Items from a data source:
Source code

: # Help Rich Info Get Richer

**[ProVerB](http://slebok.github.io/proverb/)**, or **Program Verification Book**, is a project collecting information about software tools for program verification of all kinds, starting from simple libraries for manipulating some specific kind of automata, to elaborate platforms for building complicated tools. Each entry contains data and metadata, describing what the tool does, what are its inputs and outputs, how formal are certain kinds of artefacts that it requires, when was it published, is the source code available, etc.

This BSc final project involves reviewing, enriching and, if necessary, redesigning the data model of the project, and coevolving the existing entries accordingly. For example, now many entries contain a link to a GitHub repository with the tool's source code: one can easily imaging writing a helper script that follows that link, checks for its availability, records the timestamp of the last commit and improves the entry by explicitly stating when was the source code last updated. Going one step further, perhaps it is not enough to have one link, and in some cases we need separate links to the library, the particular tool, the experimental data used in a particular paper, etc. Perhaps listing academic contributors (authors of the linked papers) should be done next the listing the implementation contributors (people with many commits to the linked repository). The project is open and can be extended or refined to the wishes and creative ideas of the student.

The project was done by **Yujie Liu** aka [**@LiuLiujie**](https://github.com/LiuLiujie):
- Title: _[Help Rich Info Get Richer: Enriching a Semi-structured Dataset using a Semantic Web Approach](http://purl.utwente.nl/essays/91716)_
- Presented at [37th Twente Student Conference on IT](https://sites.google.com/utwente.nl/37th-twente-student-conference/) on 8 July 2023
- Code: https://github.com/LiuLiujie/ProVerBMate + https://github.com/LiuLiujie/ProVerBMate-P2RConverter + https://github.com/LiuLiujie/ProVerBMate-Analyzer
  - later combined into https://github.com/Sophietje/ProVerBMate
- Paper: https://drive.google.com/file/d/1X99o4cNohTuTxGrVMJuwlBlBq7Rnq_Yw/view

Work item
Pull out the lines above in which the word "google" appears.

Exercise result
- Presented at [37th Twente Student Conference on IT](https://sites.google.com/utwente.nl/37th-twente-student-conference/) on 8 July 2023
- Paper: https://drive.google.com/file/d/1X99o4cNohTuTxGrVMJuwlBlBq7Rnq_Yw/view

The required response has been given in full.